RECORDS

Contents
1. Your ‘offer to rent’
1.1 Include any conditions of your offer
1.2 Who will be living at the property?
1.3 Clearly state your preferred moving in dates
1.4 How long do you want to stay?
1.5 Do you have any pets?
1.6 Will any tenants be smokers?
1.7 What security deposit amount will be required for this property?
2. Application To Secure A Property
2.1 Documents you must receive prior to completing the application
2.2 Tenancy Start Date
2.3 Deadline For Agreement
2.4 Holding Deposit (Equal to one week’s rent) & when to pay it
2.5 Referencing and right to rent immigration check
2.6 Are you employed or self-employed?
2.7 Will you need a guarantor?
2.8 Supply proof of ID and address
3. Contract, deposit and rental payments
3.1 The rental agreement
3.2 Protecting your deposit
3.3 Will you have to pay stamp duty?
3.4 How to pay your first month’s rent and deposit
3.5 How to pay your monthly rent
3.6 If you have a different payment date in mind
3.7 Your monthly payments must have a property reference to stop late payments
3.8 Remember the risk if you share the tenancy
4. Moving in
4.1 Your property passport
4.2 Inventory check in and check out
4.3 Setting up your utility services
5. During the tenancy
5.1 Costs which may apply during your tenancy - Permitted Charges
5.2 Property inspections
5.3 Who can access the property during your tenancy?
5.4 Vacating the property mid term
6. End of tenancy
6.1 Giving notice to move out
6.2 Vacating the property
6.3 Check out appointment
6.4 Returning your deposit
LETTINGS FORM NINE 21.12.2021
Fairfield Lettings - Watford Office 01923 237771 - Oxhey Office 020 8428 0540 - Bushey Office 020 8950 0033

WORK ORDER
Each line from the one containing "6.1 Giving notice to move out" through the end of the material should be restated word for word; leave out every line before it.

ANSWER SPACE
6.1 Giving notice to move out
6.2 Vacating the property
6.3 Check out appointment
6.4 Returning your deposit
LETTINGS FORM NINE 21.12.2021
Fairfield Lettings - Watford Office 01923 237771 - Oxhey Office 020 8428 0540 - Bushey Office 020 8950 0033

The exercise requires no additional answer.